## TASK PROMPT
Below are some records. Return exactly the lines from the one with "Church office Closed" to the one with "CASERTA | 1 |", and nothing else.
** DATASET CONTENT follows **
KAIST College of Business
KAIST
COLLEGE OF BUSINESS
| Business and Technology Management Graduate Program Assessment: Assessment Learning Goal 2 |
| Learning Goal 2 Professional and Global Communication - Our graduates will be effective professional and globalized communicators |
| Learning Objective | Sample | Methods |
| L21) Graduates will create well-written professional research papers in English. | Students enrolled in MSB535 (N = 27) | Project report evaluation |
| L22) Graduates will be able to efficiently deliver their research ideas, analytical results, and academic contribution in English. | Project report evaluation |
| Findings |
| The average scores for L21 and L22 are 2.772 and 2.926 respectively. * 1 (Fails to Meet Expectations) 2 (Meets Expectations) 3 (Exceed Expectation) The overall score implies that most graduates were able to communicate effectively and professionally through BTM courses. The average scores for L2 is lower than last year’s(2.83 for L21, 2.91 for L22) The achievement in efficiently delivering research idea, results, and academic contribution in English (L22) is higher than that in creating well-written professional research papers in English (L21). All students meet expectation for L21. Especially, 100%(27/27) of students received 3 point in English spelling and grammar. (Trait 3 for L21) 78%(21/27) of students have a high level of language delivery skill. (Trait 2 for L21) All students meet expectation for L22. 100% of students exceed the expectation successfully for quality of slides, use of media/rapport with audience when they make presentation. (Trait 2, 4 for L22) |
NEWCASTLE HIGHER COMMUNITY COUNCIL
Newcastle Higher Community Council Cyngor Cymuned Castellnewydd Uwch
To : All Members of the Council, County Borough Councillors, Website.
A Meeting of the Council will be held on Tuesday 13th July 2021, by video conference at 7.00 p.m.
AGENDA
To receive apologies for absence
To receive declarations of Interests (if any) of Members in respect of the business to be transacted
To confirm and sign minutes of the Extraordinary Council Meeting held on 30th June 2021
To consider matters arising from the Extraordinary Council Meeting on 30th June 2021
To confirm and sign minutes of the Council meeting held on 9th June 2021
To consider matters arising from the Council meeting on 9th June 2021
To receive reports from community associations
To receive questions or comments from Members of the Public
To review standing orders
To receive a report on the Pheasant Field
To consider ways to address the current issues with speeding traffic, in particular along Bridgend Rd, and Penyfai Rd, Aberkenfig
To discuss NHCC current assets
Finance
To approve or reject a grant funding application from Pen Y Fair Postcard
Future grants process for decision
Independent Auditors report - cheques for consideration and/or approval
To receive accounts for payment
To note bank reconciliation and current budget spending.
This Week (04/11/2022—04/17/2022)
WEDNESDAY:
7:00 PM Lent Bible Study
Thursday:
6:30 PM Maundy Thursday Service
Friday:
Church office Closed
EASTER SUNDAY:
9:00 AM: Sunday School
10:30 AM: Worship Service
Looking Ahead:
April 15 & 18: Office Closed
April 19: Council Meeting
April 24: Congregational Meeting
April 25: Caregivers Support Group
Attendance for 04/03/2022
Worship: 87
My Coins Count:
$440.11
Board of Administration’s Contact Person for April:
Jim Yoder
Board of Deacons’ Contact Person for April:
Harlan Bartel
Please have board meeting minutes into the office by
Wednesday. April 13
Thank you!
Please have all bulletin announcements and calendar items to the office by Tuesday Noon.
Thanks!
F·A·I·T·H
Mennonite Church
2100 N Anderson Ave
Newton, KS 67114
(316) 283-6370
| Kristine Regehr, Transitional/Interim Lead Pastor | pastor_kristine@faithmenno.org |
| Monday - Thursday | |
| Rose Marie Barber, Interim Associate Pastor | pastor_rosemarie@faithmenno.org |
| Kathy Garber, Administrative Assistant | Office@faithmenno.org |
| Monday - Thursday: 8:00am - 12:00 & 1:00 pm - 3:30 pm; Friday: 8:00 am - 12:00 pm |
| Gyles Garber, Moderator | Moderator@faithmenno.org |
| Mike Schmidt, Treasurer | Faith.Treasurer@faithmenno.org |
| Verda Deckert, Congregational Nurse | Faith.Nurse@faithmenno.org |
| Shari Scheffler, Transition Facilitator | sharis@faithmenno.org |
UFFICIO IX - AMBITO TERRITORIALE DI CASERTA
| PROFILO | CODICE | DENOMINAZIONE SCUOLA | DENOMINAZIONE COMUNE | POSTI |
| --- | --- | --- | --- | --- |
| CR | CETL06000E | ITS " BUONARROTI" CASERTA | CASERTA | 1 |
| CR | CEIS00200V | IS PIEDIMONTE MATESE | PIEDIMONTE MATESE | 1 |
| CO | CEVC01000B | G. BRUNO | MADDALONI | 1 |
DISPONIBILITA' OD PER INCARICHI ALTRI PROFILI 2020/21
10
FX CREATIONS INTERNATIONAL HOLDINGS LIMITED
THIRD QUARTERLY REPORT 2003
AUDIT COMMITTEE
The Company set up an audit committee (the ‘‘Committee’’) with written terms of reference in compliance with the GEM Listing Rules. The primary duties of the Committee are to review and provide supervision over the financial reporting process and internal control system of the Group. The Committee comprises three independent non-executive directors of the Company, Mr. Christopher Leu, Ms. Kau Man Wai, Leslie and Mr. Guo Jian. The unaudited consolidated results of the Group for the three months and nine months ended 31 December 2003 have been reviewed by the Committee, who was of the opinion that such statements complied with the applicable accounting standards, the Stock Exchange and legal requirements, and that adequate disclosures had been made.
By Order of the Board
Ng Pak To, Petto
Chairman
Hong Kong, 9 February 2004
** End of DATASET CONTENT **
## OUTPUT OF THE EXERCISE
Church office Closed
EASTER SUNDAY:
9:00 AM: Sunday School
10:30 AM: Worship Service
Looking Ahead:
April 15 & 18: Office Closed
April 19: Council Meeting
April 24: Congregational Meeting
April 25: Caregivers Support Group
Attendance for 04/03/2022
Worship: 87
My Coins Count:
$440.11
Board of Administration’s Contact Person for April:
Jim Yoder
Board of Deacons’ Contact Person for April:
Harlan Bartel
Please have board meeting minutes into the office by
Wednesday. April 13
Thank you!
Please have all bulletin announcements and calendar items to the office by Tuesday Noon.
Thanks!
F·A·I·T·H
Mennonite Church
2100 N Anderson Ave
Newton, KS 67114
(316) 283-6370
| Kristine Regehr, Transitional/Interim Lead Pastor | pastor_kristine@faithmenno.org |
| Monday - Thursday | |
| Rose Marie Barber, Interim Associate Pastor | pastor_rosemarie@faithmenno.org |
| Kathy Garber, Administrative Assistant | Office@faithmenno.org |
| Monday - Thursday: 8:00am - 12:00 & 1:00 pm - 3:30 pm; Friday: 8:00 am - 12:00 pm |
| Gyles Garber, Moderator | Moderator@faithmenno.org |
| Mike Schmidt, Treasurer | Faith.Treasurer@faithmenno.org |
| Verda Deckert, Congregational Nurse | Faith.Nurse@faithmenno.org |
| Shari Scheffler, Transition Facilitator | sharis@faithmenno.org |
UFFICIO IX - AMBITO TERRITORIALE DI CASERTA
| PROFILO | CODICE | DENOMINAZIONE SCUOLA | DENOMINAZIONE COMUNE | POSTI |
| --- | --- | --- | --- | --- |
| CR | CETL06000E | ITS " BUONARROTI" CASERTA | CASERTA | 1 |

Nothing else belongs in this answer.